— Begin Document —

There is a nice web page named *answers(dot)com*. Just type _kitsch_ into it to read much more information about it.


----------



## the babes

"Chavs" in Middlesbrough (were we live) are badly dressed and consistantly ask for money and ciggarettes who knows if they need it. in 40 years time we think that a "chav" will develop  into a lay-about and a couch-potatoe as stated by yourself. Are "Chavs" in other countries as bad as they are in Middlesbrough? and how do you think they will develop in later years for example an increase. Thank you asmodeo for your helpful advice on "kitsh style" Love Emma Kathrynn and Becca aka the babes


----------



## fetchezlavache

badly dressed ? what's that supposed to mean ? is there a way to be 'well dressed' ? according to which vestmental code ? yours i assume ? this doesn't make sense.

the word 'kitsch' could easily have been looked up, and found, in any dictionary, i'm sure you have one (or _three_) at hand.. 

i don't understand the purpose of this thread. you failed to express what a 'chav' is, yet ask to know if we have seen them around, in other places than middlesbrough... i suggest you revise your way of expressing yourself, it's very misleading, especially for 'foreigners'. and after two pages it's still obscure to me what you're after here.


----------



## Narda

Well guys, thank you!  Now I know what chav means.  Not that I will use it.

What would the world do without the working class??


----------



## mc_shambank

the word chav stands for cheltenham average i does not have anything to do with crim ... criminals have just got this word to their names


----------



## tvdxer

The rough equivalent of "Chav" in the United States is "white trash" or "trailer trash", but the two are by no means the same.  They both seem to occupy the same social stratum though.

— End Document —
— Begin Exercise materials —

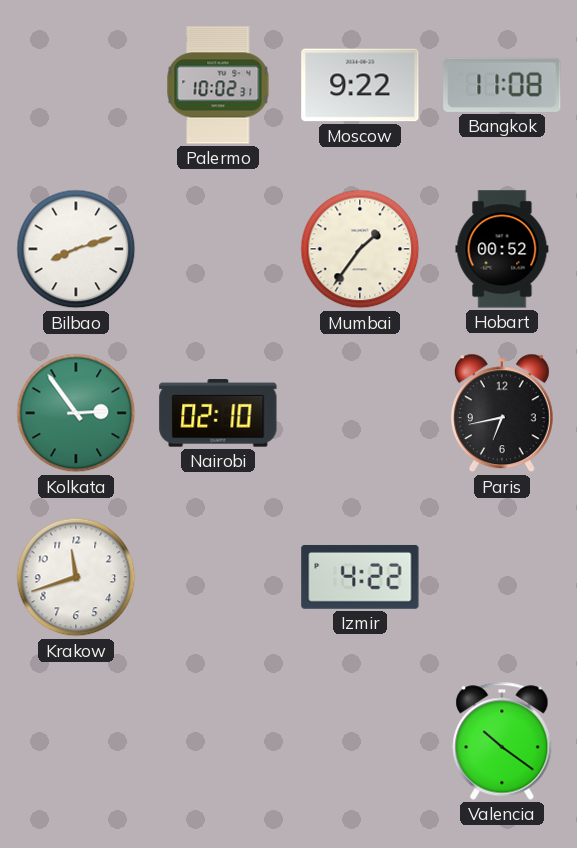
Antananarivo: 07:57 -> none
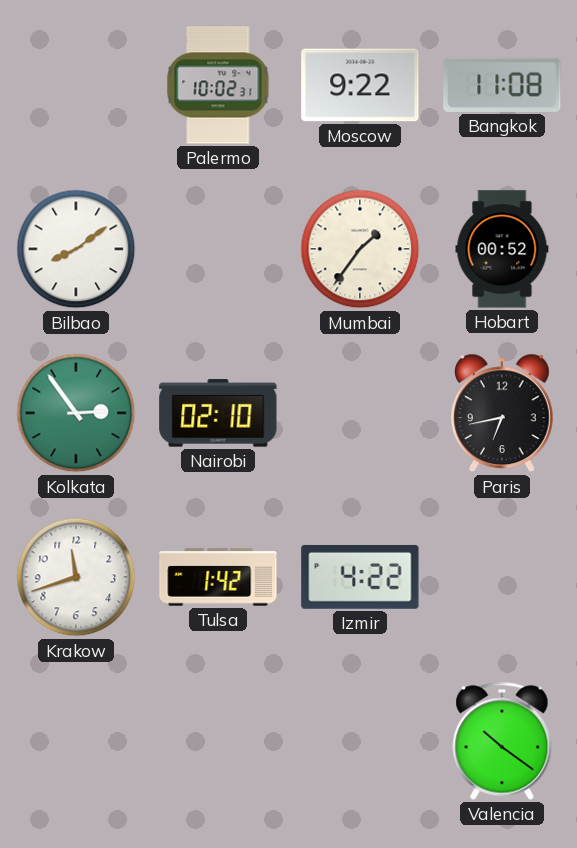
Bilbao: 8:12 -> 8:09
Tulsa: none -> 1:42
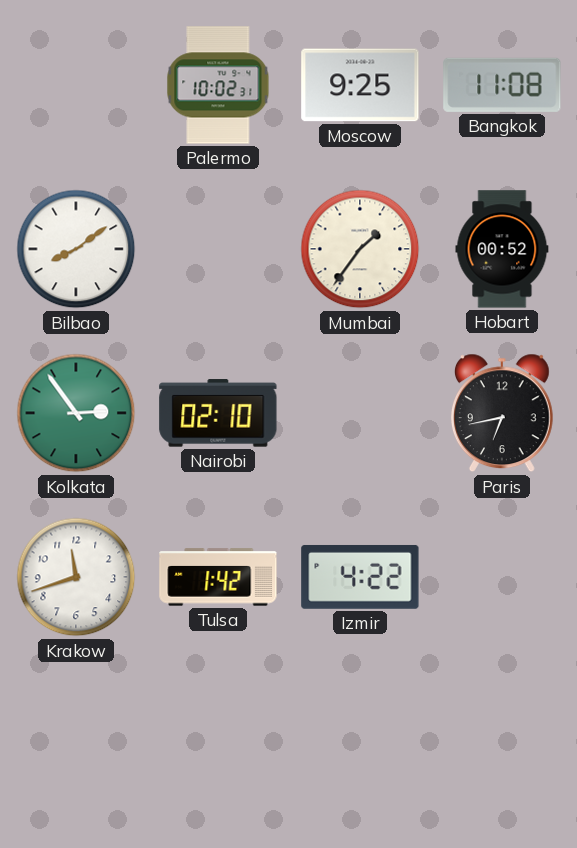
Moscow: 9:22 -> 9:25
Valencia: 10:21 -> none
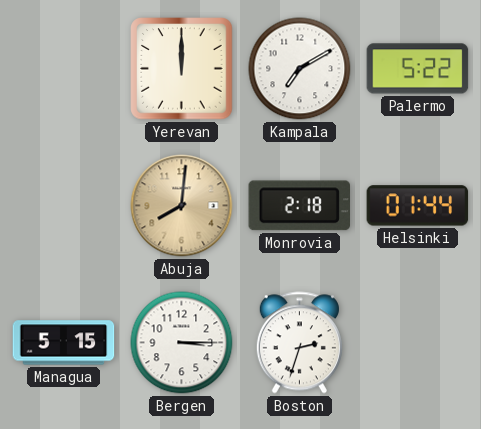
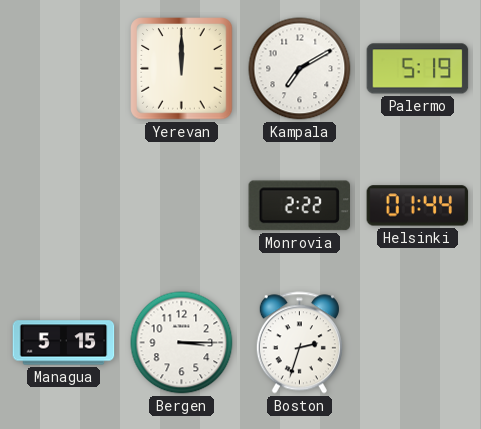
Palermo: 5:22 -> 5:19
Abuja: 8:01 -> none
Monrovia: 2:18 -> 2:22
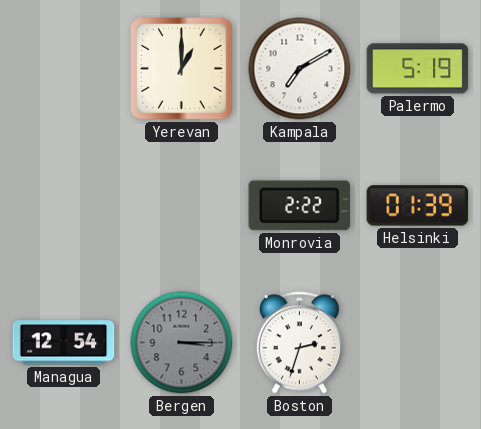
Yerevan: 12:00 -> 1:00
Helsinki: 01:44 -> 01:39
Managua: 5:15 -> 12:54
Bergen dial: white -> grey
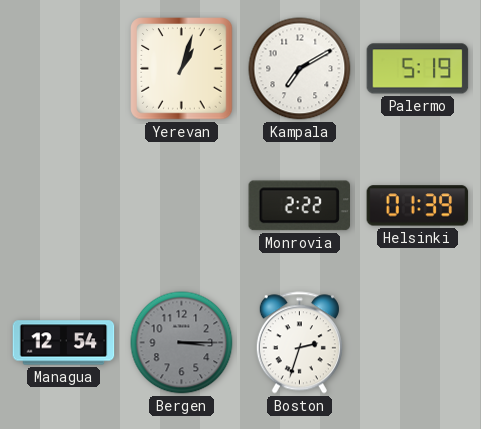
Yerevan: 1:00 -> 1:03
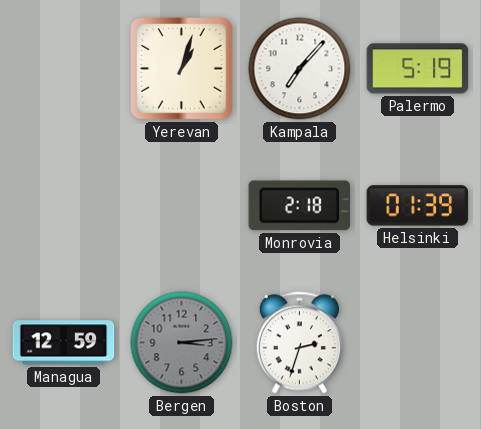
Kampala: 7:10 -> 7:07
Monrovia: 2:22 -> 2:18
Managua: 12:54 -> 12:59
Bergen: 3:15 -> 3:14
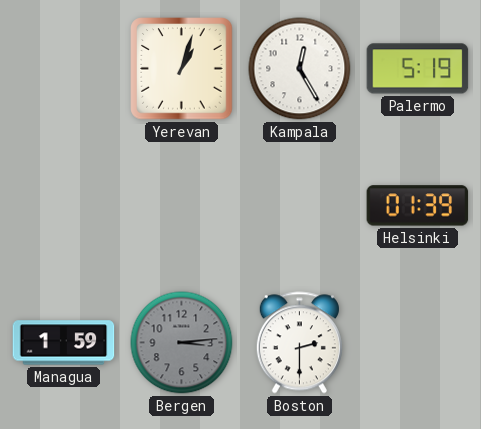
Kampala: 7:07 -> 12:25
Monrovia: 2:18 -> none
Managua: 12:59 -> 1:59
Boston: 2:33 -> 2:30
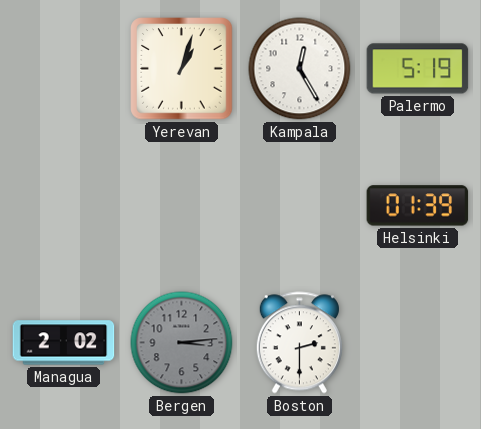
Managua: 1:59 -> 2:02
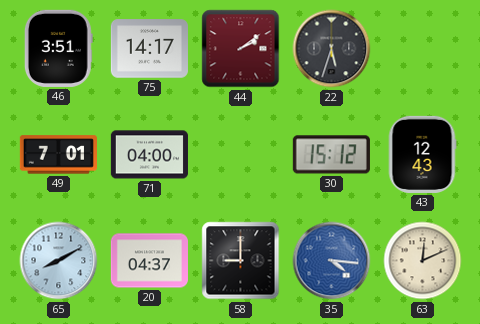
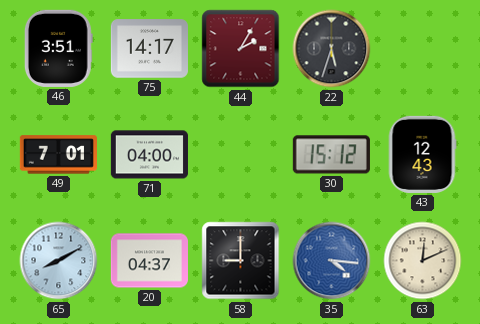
44: 2:09 -> 2:05
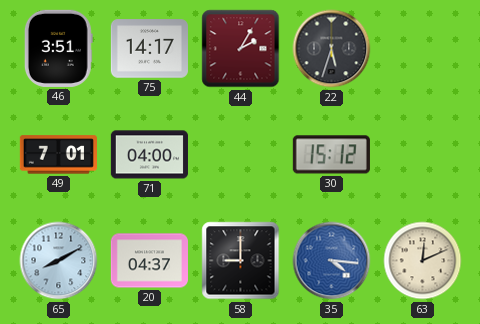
43: 12:43 -> none
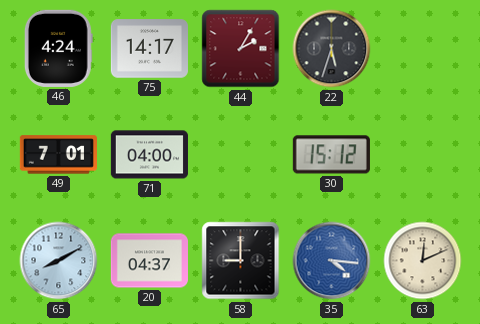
46: 3:51 -> 4:24
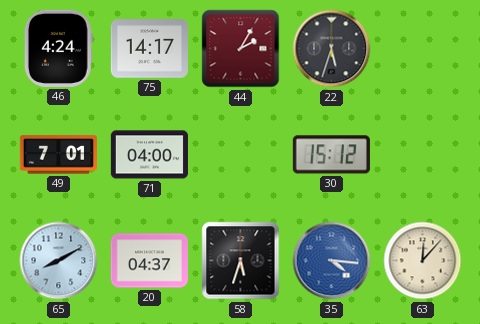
58: 9:00 -> 5:33
63: 12:11 -> 12:07
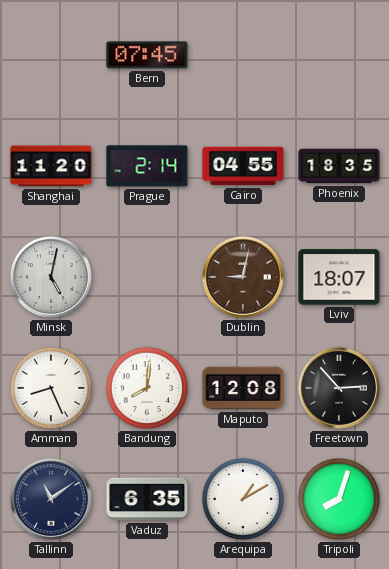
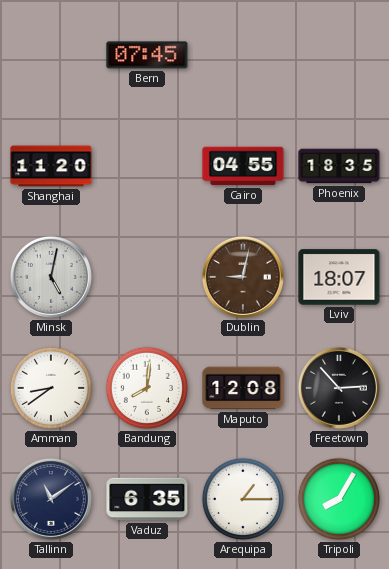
Prague: 2:14 -> none
Amman: 8:26 -> 8:39
Arequipa: 1:10 -> 1:15
Tripoli: 8:03 -> 8:05
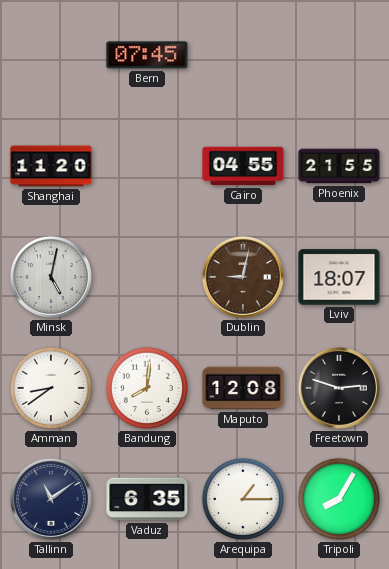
Phoenix: 18:35 -> 21:55
Freetown: 2:53 -> 2:48
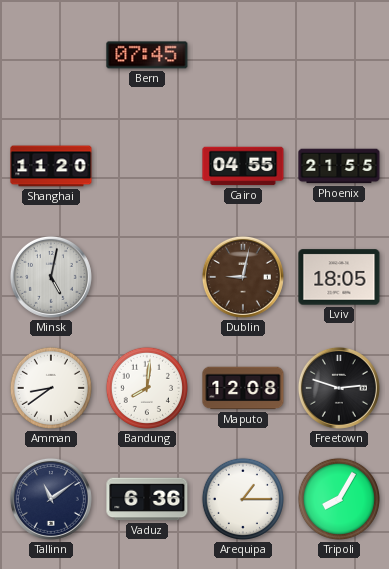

— End Exercise materials —

■ Given task 1: Return the lines of the records exactly, starting with the first line and going on through the line with "63: 12:11 -> 12:07", with both ends included. Leave out the picture lines.
■ Given task 2: Take the forum discussion about chavs further, beginning after its last sentence.
The records bear no relation to the text that precedes them.

■ Response 1:
Antananarivo: 07:57 -> none
Bilbao: 8:12 -> 8:09
Tulsa: none -> 1:42
Moscow: 9:22 -> 9:25
Valencia: 10:21 -> none
Palermo: 5:22 -> 5:19
Abuja: 8:01 -> none
Monrovia: 2:18 -> 2:22
Yerevan: 12:00 -> 1:00
Helsinki: 01:44 -> 01:39
Managua: 5:15 -> 12:54
Bergen dial: white -> grey
Yerevan: 1:00 -> 1:03
Kampala: 7:10 -> 7:07
Monrovia: 2:22 -> 2:18
Managua: 12:54 -> 12:59
Bergen: 3:15 -> 3:14
Kampala: 7:07 -> 12:25
Monrovia: 2:18 -> none
Managua: 12:59 -> 1:59
Boston: 2:33 -> 2:30
Managua: 1:59 -> 2:02
44: 2:09 -> 2:05
43: 12:43 -> none
46: 3:51 -> 4:24
58: 9:00 -> 5:33
63: 12:11 -> 12:07

■ Response 2:
----------



## anything

mc_shambank said:
			
		

> the word chav stands for cheltenham average i does not have anything to do with crim ... criminals have just got this word to their names


According to Wikipedia, that is in fact a "false etymology"...

_Many folk etymologies have sprung up to explain the origins of the word. These include humorous backronyms, such as "Council Housed And Violent". Another commonly cited false etymology derives the word from Cheltenham Ladies' College._

From the same article:

_Sources disagree on the origin of the word. The Collins English Dictionary suggests that it derives from a distortion of the Anglo-Romany word *chavi* meaning "child"._

This is the one that seems most likely to me, and it would appear to have the same root as the Spanish word "chaval", which (according to the Spanish Royal Academy's dictionary) comes from Caló, Spanish gypsy language.

(By the way, having the nick "the babes" and finishing posts with "Love....aka the babes" in a serious forum about languages, seems like a good example of chavishness to me. )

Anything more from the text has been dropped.